Takengen | Lintas Gayo : Tak ada yang menduga jika berpulangnya Rosihan Anwar, wartawan senior dan saksi sejarah di Indonesia pada 14 April 2011 lalu membawa duka mendalam bagi seorang warga Gayo yang saat ini sedang berada di kampung asalnya Takengon.
Dialah Ikmal Gopi, sang sutradara film documenter sejarah perjuangan Radio Rimba Raya (RRR). Sebuah film yang dikerjakan dengan susah payah selama rentang waktu empat tahun dan diakhir 2010 lalu berhasil sebagai salah satu dari 5 nominator film documenter terbaik di ajang Festival Film Indonesia (FFI).
Dalam film tersebut, memang Rosihan Anwar tidak sebut dengan tegas Radio Rimba Raya, akan tetapi satu kalimat kunci disebutkan sosok yang dikenal tak suka bertele-tele ini. “Aceh adalah bagian Indonesia yang tidak bisa diduduki Belanda sehingga Aceh bisa broadcast ke Luar Negeri,” kata Rosihan Anwar kepada Ikmal Gopi.
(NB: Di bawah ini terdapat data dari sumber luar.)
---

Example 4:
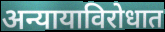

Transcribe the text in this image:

अन्यायाविरोधात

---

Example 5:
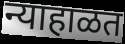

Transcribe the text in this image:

न्याहाळतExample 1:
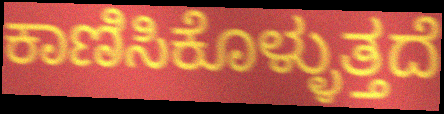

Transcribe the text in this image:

ಕಾಣಿಸಿಕೊಳ್ಳುತ್ತದೆ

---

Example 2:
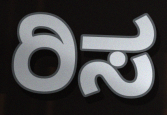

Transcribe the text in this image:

ರಿಸ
Diceritakan Ikmal, adalah sebuah kebanggaan tersendiri bisa lebih dari satu jam bersama Rosihan Anwar. Itu terjadi di akhir 2008 silam. Ikmal dan sahabatnya, Sugeng M.W editor RRR yang juga sudah meninggal dunia medio 2009 di Malang mewawancarai Rosihan Anwar di rumahnya Jalan Surabaya, Menteng No 13 Jakarta Pusat.
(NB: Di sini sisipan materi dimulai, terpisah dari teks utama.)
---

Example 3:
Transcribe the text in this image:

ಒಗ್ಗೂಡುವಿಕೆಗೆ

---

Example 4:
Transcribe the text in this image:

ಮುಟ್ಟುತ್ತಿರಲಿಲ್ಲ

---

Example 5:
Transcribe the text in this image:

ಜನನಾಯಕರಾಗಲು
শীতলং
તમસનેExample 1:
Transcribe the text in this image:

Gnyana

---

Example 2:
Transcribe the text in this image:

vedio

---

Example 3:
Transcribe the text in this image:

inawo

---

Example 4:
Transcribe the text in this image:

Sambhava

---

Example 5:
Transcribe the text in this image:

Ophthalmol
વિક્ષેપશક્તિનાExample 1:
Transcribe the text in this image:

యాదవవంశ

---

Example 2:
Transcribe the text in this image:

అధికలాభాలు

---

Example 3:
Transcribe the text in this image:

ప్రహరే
Bertemu Rosihan bukan pekerjaan gampang. Bukan karena kesibukan sebagai tokoh yang direpotkan akibat ketokohannya. Akan tetapi, sulit ditemui karena sebuah kesetiaan Rosihan terhadap istri tercintanya yang saat itu sakit dan dirawat di rumah sakit.
Setelah hampir dua bulan, kenang Ikmal, akhirnya sempat bertemu dan diberi kesempatan mengambil gambar untuk pembuatan Film Dokumenter Radio Rimba Raya. “Saya masih teringat, saat itu kamera yang kami pakai adalah kamera pinjaman dari seorang teman,” kata Ikmal.
Sosok Rosihan Anwar di mata Ikmal adalah pribadi yang tegas, tidak mau melihat kerja lamban, harus cepat, tepat, langsung ke poin permasalahan.
Rosihan Anwar memberi keterangan dengan jelas dan detail mengenai kejadian masa – masa revolusi Indonesia saat itu. Antara lain Pemerintahan Darurat Republik Indonesia (PDRI) Aceh hingga Konferensi Meja Bundar (KMB) yang cikal bakalnya adalah peristiwa serangan umum ke Yogyakarta oleh Tentara Nasional Indonesia (TNI) bersama rakyat. Peristiwa besar tersebut dikabarkan oleh Radio Rimba Raya ke dunia dari pedalaman Gayo kawasan Ronga-ronga, papar Ikmal.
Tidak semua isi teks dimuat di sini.